Benja Louichareon, director-general of the Excise Department, said many people persuaded by the government scheme to buy their first car cannot receive their tax rebate due to delivery delays.
At present, rebate eligibility depends on both buying a car and becoming its legal owner by the end of this year.
The Finance Ministry will seek approval at tomorrow's cabinet meeting for the scheme's extension in a bid to solve this problem.
Last year's massive flooding inundated many auto and auto parts factories, bringing vehicle production to a screeching halt.
Most of the factories resumed production in this year's first quarter.
But Ms Benja said the situation resulted in delivery delays to car buyers, and in turn many ownership transfers cannot be made in time this year.
"None of this is the buyers' fault, and they should not be forced to miss out on this opportunity," she said.
"So we'll ask the cabinet for permission to give them six more months."
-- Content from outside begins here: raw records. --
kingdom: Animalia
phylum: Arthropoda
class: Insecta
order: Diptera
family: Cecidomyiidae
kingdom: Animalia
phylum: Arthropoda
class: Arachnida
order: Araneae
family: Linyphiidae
Some 86,000 car buyers had requested the benefit by May for a total excise tax rebate of 6.3 billion baht.
Under the first-car buyer scheme, those eligible must never have owned a car, passenger cars must have an engine size no larger than 1,500 cc, and the price must be no higher than 1 million baht.
The maximum tax rebate allowed is 100,000 baht.
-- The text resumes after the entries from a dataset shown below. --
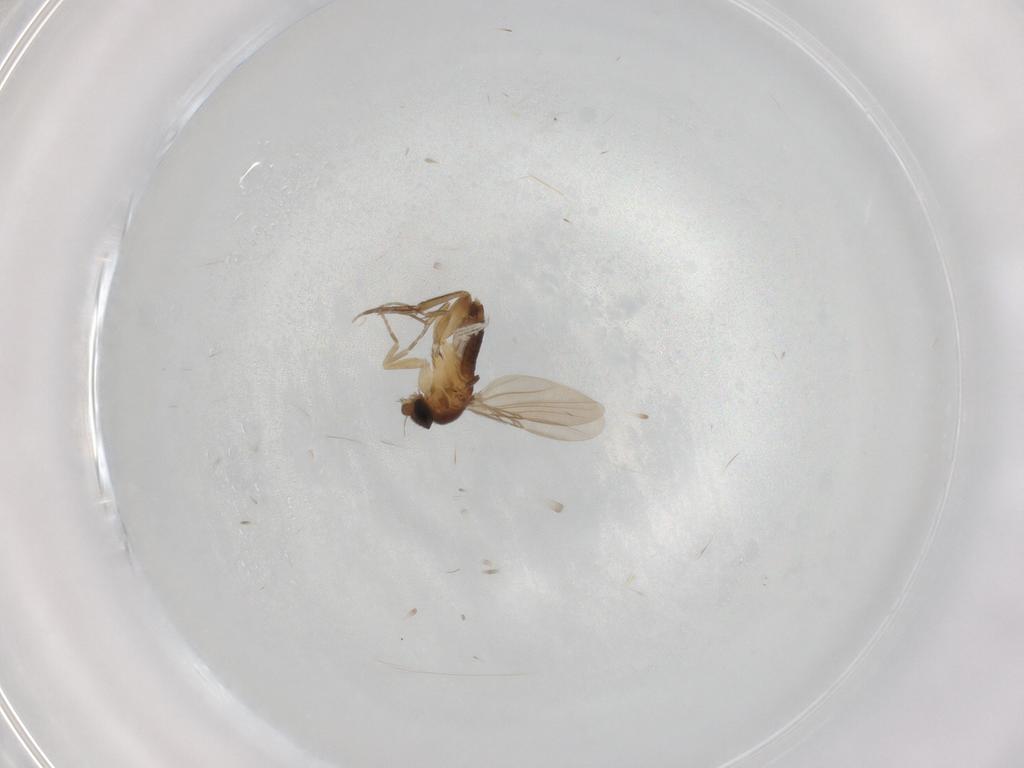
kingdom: Animalia
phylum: Arthropoda
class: Insecta
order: Diptera
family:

Buyers will receive their rebate within one year from the date of ownership transfer.
Ownership must be maintained for at least five years, or else the rebate will have to be returned.
The scheme, which began last September, was designed to boost auto sales by 500,000 vehicles this year.
The government estimates the rebates will cost it 30 billion baht in lost revenue.
The economy seemed to recover rapidly from the flood crisis, and 40,000 orders were taken at at the 33rd Bangkok International Motor Show this past April.
But carmakers have requested the scheme's extension, as parts supply has not yet fully recovered from the disruption.